Researchers Find Alarming Link To Dangerous Chemicals in Fast Food
- Publish date
- Sunday, 17 Apr 2016, 1:20PM
Critics of the fast food industry have long warned about the perils of our addiction to processed food. Big Macs and Whoppers might taste good, but put too many of them in your body and it will expand as Violet Beauregard's did in "Willy Wonka & The Chocolate Factory."
The evidence is decades in the making. The rise of processed food, after all, has coincided with an alarming growth in the size of our gut.
Researchers at George Washington University have linked fast food consumption to the presence of potentially harmful chemicals, a connection which they argue could have "great public health significance." Specifically, the team found that people who eat fast food tend to have significantly higher levels of certain phthalates, which are commonly used in consumer products like soap and make-up to make them less brittle, but have been linked to a number of adverse health outcomes, including higher rates of infertility, especially among males.

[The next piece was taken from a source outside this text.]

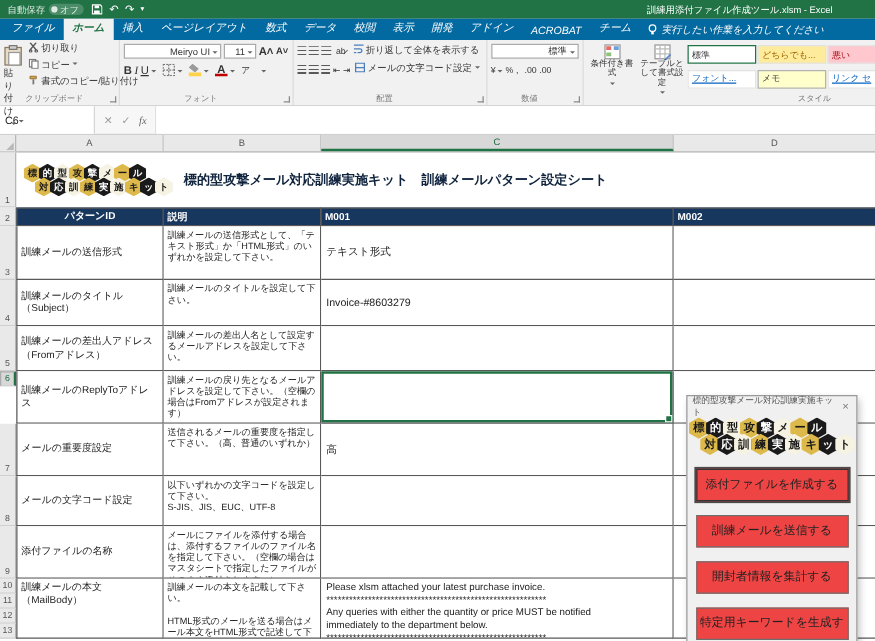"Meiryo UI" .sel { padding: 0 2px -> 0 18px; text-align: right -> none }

The danger, the researchers believe, isn't necessarily a result of the food itself, but rather the process by which the food is prepared. The findings were published in Environmental Health Perspectives, a journal funded by the National Institutes of Health.
"We're not trying to create paranoia or anxiety, but I do think our findings are alarming," said Ami Zota, an assistant professor of environmental and occupational health at George Washington University, and one of the study's authors. "It's not every day that you conduct a study where the results are this strong."
The first thing the researchers found was that roughly one-third of the participants said they had eaten some form of fast food over the course of the day leading up to the urine sample collection. That proportion, high as it might seem, is actually in line with government estimates. In fact, more than a third of all children and adolescents living in the country still eat some form of fast food on any given day, a number which hasn't budged in decades, according to the CDC.
The second thing the researchers found is that those participants who said they had eaten fast food in the last 24 hours tended to have much higher levels of two separate phthalates-DEHP and DiNP. People who reported eating only a little fast food had DEHP levels that were 15.5 percent higher and DiNP levels that were 25 percent higher than those who said they had eaten none. For people who reported eating a sizable amount, the increase was 24 percent and 39 percent, respectively.